Beyond model classes, future work could extend the appraisal to morbidity, income protection, and lapse or fraud detection tasks. Critical illness claims are a particular promising area for application of hybrid approaches since public health interventions such as HPV vaccination and breast cancer screening cause strong nonlinearities in claims incidence by age and birth cohort. Additionally, there is higher risk of anti-selection (compared to mortality claims), which may manifest itself as interactions between sum assured, issue age and/or sales channel. However, health and care data sets may contain additional complexities including partial claims, severity ratings and heterogeneous outcome definitions, which may not translate to mortality data sets.
Finally, there is scope to enhance the hybrid approaches themselves. The interaction detection approach could be enhanced by use of diagnostics such as SHAP dependence plots to identify potential poorly captured nonlinearities in the baseline. The IBLM baseline model could be extended to allow bespoke regression formulae into the IBLM baseline model and hyperparameter tuning of the XGBoost model, trading training time for improved predictive performance.
5. Conclusion
To our knowledge, this is the first actuarial study to systematically appraise hybrid GLM–ML approaches along governance-relevant dimensions rather than predictive accuracy alone, using a shared data set and evaluation protocol. Across the appraisal dimensions considered in this paper, no single modelling approach dominates in all respects. Instead, the three hybrid approaches occupy different points along the trade-off between automation, modeller control, and transparency. The fully automated IBLM approach offers strong out-of-the-box performance with minimal manual intervention. Therefore, IBLM is well-suited for time-constrained modellers and modellers with little domain knowledge to hand-craft regression formulae.
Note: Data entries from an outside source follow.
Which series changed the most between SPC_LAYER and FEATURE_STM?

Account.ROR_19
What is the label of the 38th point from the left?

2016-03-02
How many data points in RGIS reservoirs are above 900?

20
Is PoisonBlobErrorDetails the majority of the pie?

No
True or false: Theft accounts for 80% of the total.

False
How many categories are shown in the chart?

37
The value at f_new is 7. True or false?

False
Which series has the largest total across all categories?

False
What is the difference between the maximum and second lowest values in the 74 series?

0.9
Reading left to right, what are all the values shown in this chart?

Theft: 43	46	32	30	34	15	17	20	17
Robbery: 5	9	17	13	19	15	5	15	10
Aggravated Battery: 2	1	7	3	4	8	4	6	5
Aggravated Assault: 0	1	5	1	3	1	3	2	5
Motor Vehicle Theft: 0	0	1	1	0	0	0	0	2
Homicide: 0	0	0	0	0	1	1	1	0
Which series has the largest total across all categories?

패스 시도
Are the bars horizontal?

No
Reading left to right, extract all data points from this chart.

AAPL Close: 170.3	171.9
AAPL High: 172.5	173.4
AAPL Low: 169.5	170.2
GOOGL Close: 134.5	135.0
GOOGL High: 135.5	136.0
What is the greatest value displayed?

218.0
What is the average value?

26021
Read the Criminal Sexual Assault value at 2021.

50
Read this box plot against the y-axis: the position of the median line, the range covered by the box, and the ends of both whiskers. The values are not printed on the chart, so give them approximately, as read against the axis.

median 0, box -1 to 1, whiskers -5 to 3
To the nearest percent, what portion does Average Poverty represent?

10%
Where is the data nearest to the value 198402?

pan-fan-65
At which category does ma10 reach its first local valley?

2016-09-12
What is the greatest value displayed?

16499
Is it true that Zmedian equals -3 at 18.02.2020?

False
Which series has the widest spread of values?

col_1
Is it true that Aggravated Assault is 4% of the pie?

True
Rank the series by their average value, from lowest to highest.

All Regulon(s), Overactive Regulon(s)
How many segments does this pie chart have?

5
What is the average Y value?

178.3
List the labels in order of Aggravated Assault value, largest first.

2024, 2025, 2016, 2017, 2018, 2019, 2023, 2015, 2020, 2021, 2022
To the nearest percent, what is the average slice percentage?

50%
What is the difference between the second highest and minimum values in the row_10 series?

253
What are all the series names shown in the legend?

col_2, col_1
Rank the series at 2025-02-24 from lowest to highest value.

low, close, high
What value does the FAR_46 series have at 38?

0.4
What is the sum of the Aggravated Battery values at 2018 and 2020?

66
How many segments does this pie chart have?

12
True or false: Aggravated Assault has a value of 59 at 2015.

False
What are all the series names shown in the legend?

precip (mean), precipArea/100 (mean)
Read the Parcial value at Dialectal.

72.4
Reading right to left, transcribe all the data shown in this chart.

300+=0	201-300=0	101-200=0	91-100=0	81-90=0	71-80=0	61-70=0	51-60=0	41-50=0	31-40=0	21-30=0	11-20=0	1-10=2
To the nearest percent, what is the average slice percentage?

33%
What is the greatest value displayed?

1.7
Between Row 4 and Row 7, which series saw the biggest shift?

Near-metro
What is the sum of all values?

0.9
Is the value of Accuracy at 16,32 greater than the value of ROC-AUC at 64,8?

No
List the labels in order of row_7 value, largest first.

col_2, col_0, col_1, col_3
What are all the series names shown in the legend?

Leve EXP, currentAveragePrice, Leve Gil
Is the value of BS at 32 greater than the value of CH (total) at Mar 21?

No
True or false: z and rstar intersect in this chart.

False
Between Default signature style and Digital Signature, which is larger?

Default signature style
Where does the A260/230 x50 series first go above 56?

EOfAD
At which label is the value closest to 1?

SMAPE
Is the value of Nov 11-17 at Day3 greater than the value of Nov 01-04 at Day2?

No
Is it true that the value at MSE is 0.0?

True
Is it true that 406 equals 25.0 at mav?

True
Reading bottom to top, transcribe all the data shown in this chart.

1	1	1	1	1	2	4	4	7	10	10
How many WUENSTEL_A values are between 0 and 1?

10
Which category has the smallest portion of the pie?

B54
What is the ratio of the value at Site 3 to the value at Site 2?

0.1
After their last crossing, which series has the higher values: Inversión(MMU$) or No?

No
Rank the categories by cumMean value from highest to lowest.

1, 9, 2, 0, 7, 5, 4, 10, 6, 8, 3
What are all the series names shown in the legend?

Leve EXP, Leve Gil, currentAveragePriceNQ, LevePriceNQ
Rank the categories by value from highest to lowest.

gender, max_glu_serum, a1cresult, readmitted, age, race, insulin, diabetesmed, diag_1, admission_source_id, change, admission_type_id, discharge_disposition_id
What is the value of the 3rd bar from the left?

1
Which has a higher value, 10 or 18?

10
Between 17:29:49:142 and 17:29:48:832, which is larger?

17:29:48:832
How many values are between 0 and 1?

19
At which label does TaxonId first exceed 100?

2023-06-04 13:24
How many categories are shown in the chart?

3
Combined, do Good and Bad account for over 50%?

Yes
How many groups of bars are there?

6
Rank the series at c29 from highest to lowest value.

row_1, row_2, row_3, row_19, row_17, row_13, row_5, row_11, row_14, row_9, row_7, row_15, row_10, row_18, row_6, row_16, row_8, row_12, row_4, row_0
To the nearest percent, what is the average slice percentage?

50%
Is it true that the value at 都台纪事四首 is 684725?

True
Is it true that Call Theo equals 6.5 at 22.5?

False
The more manual XGBoost-informed GLM and interaction detection approaches allow experienced modellers to incorporate domain knowledge directly into the modelling process, particularly when capturing nonlinearities and interaction effects. These approaches retain an explicit additive structure and naturally support extrapolation in continuous features, which can be advantageous in actuarial applications requiring forward-looking judgement.
In conclusion, our findings suggest that hybrid modelling frameworks provide a flexible and practical pathway for leveraging state-of-the-art black box models into actuarial practice. For actuaries seeking to improve on purely GLM-based methods, without compromising on transparency, these hybrid approaches represent a pragmatic middle ground.
Acknowledgements
We would like to thank Ramen Marudamuthu for his valuable input and for providing insights from his perspective as a pensions actuary.